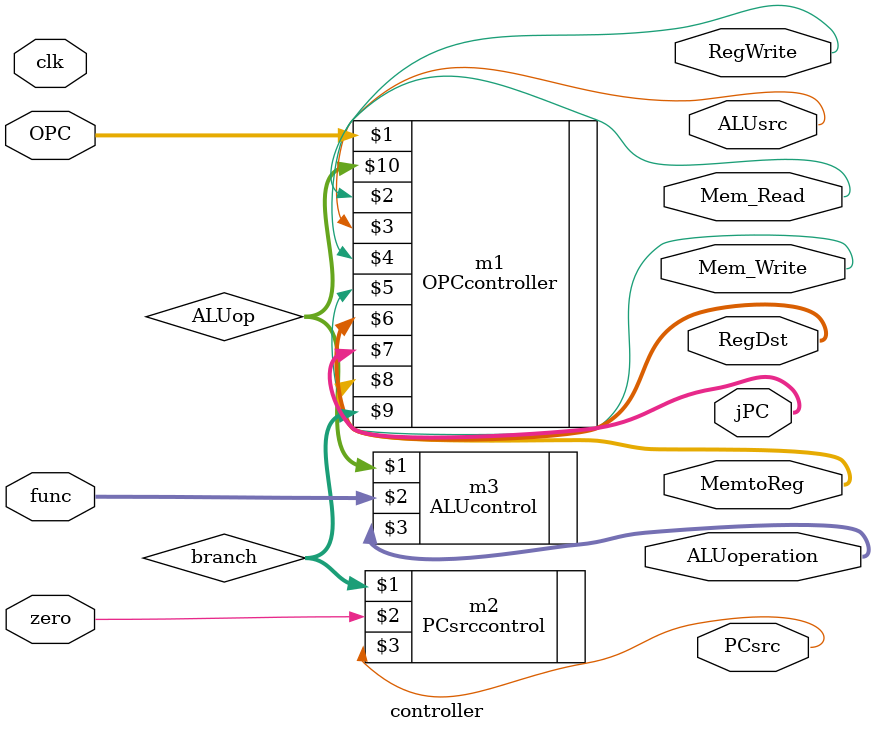
<source format=sv>
`timescale 1ns/1ns
module controller(input clk,zero, input[5:0] OPC,func, output RegWrite, ALUsrc, Mem_Read, Mem_Write, PCsrc, output [1:0] RegDst,jPC, MemtoReg, output [2:0] ALUoperation);
  logic [1:0] branch;
  logic [2:0] ALUop;
  OPCcontroller m1 (OPC, RegWrite, ALUsrc, Mem_Read, Mem_Write, RegDst, jPC, MemtoReg, branch, ALUop);
  PCsrccontrol m2 (branch, zero, PCsrc);
  ALUcontrol m3 (ALUop, func, ALUoperation);
endmodule
</source>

--------------------------------

▶ **TASK GOAL**
Return the entries above exactly, skipping any images.

▶ **WORKED SOLUTION**
<source format=sv>
`timescale 1ns/1ns
module controller(input clk,zero, input[5:0] OPC,func, output RegWrite, ALUsrc, Mem_Read, Mem_Write, PCsrc, output [1:0] RegDst,jPC, MemtoReg, output [2:0] ALUoperation);
  logic [1:0] branch;
  logic [2:0] ALUop;
  OPCcontroller m1 (OPC, RegWrite, ALUsrc, Mem_Read, Mem_Write, RegDst, jPC, MemtoReg, branch, ALUop);
  PCsrccontrol m2 (branch, zero, PCsrc);
  ALUcontrol m3 (ALUop, func, ALUoperation);
endmodule
</source>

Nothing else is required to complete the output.